PROBLEM DETAILS
Display every line of the data below that contains the string "heute".

RECORDS SUPPLIED

● ● ● ● ●

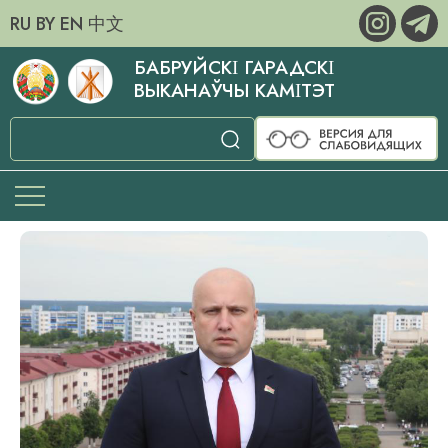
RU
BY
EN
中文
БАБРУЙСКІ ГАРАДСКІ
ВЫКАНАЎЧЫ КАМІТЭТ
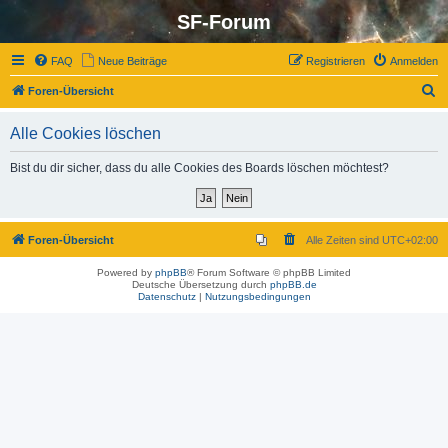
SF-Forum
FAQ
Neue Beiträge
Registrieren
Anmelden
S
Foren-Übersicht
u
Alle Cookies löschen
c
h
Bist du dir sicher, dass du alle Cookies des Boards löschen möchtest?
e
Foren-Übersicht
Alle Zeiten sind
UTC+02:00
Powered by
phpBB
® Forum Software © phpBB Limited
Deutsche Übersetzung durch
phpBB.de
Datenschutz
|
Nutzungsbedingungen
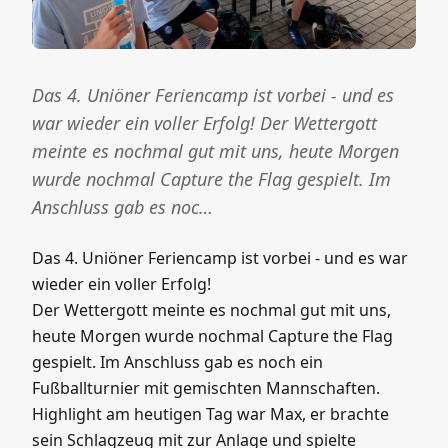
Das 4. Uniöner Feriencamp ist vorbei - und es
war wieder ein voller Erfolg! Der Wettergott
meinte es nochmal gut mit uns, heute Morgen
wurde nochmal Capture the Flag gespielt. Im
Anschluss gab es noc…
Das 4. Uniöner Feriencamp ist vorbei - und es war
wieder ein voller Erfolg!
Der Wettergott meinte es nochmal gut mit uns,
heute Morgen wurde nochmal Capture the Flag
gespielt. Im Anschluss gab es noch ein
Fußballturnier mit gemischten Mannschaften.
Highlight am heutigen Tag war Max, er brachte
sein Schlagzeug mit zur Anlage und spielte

● ● ● ● ●

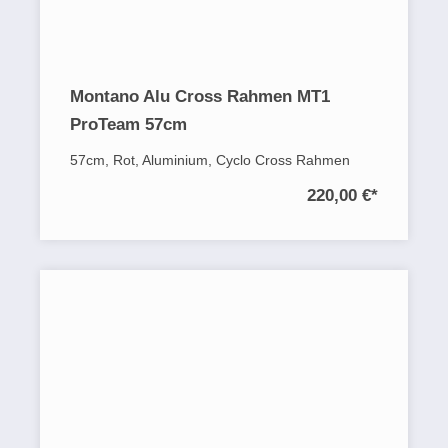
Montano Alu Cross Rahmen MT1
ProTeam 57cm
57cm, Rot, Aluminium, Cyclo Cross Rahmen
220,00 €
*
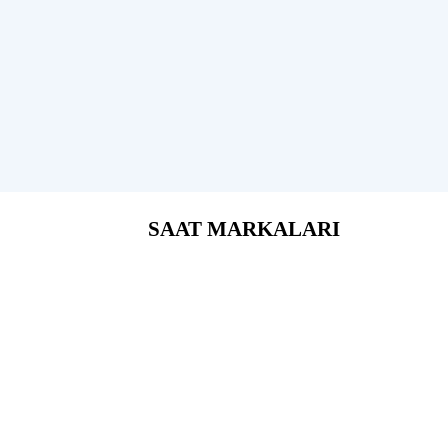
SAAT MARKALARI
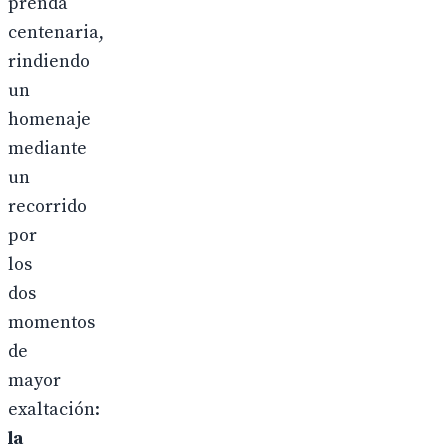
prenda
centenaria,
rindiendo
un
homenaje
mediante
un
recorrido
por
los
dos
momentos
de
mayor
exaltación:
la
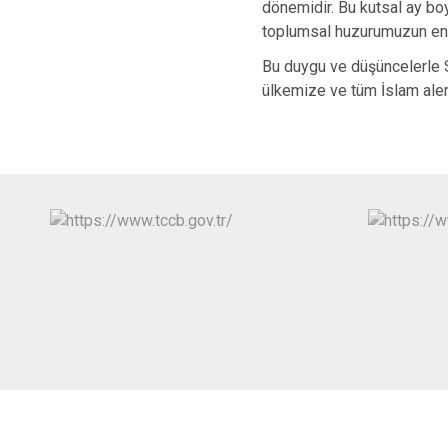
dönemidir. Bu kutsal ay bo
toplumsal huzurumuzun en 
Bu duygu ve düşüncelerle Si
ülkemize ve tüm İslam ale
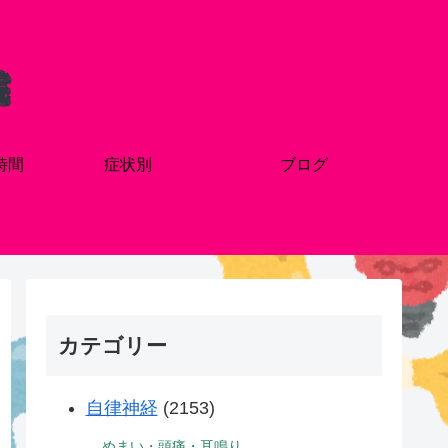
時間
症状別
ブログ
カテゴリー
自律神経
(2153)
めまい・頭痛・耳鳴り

● ● ● ● ●

TASK OUTPUT
meinte es nochmal gut mit uns, heute Morgen
heute Morgen wurde nochmal Capture the Flag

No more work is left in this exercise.